The new technology is not a cure-all, but will help shield Everyone.net's customers from being inundated with rejection notifications for e-mail messages they never sent, according to Josh Mailman, vice president of sales and marketing.
The Total Protection 2.0 service will be available to Everyone.net's personal, business, and Internet service provider customers, Mailman says.
Bounced messages are a big problem, according to John Levine of the Internet Research Task Force's Anti-Spam Research Group.
Levine, who runs an antispam service called AbuseNet, receives between 10,000 and 20,000 bounced messages daily. However, he wonders if the Email Fingerprint will reliably let pass legitimate bounced messages, he says.

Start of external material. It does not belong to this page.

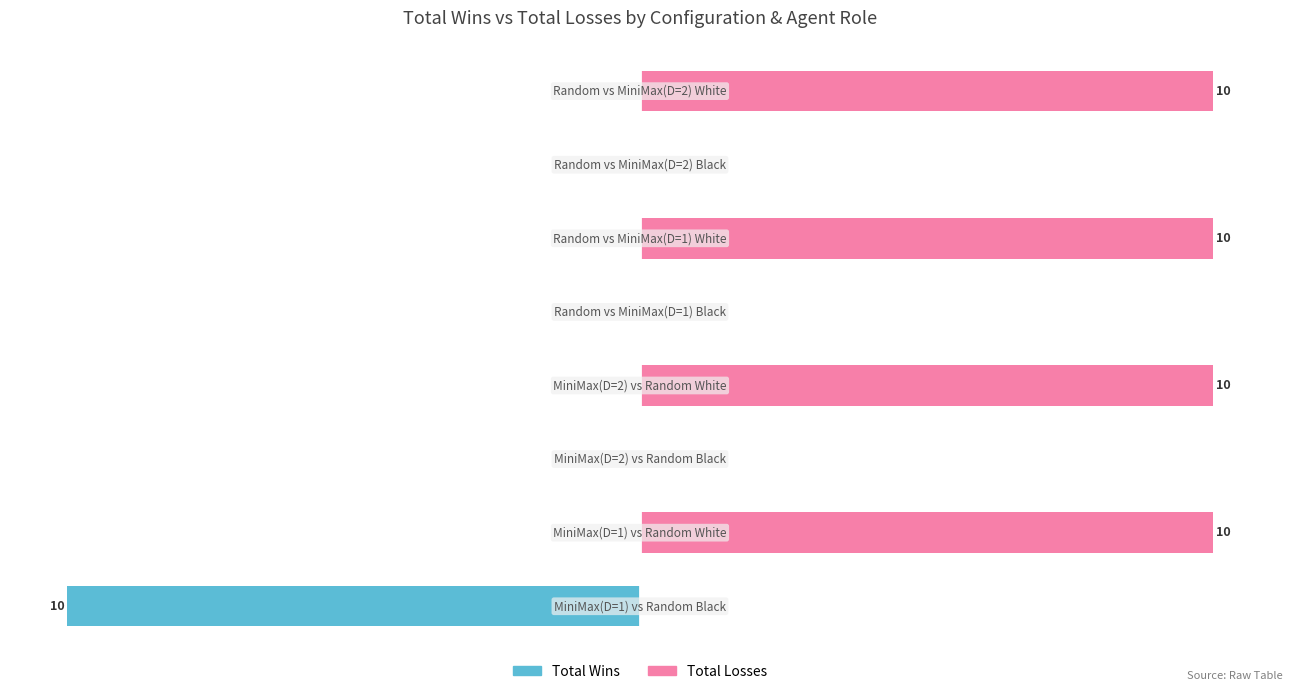

At 3, list the series in order from largest to smallest.

Total Losses, Total Wins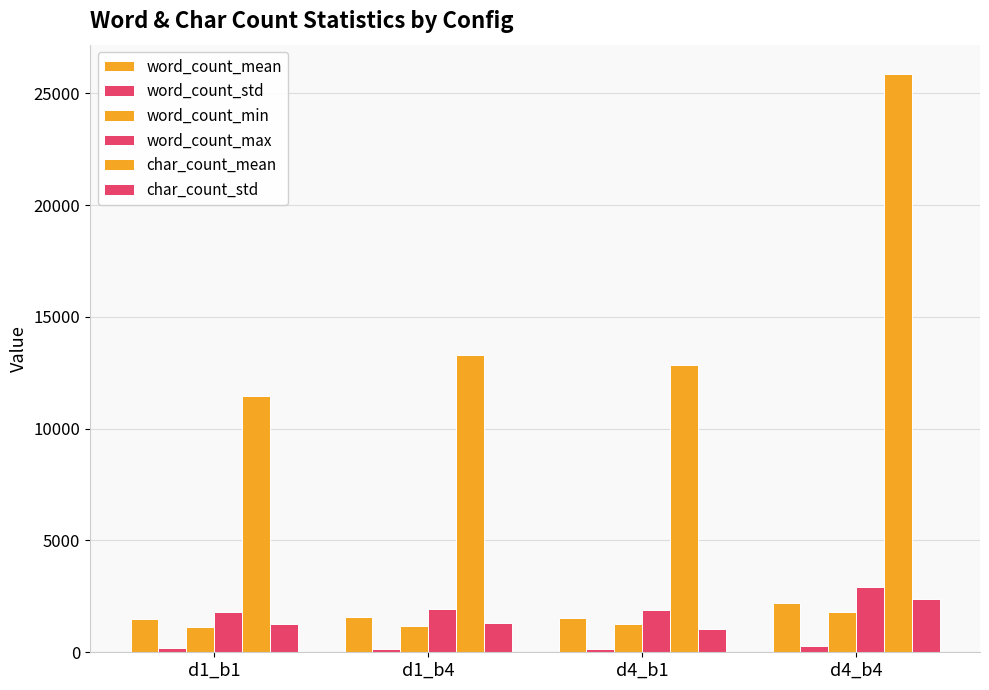

How many data points does each series have?

4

E-mail server products vary widely in what content remains from an original messages when they issue a bounce notice. It the Email Fingerprint is stripped out or altered by some programs, it could be dropped by Everyone.net's servers, Levine says.
"Bounce processing is an incredible can of worms. There are standards that are not widely adhered to and many vendors who think they are adhering to them are not," Levine adds.
Other researchers and e-mail providers are looking at the problem of bounced messages.
Recently, Earthlink said it will begin testing a plan called Sender Policy Framework (SPF) that also addresses the bounced e-mail problem. Also, America Online said in January that it is testing SPF for outgoing mail.
Both companies are publishing the IP addresses of their e-mail servers in an SPF record in the domain name system. Mail servers receiving e-mail messages claiming to come from those domains can check whether the messages came from one of the registered servers.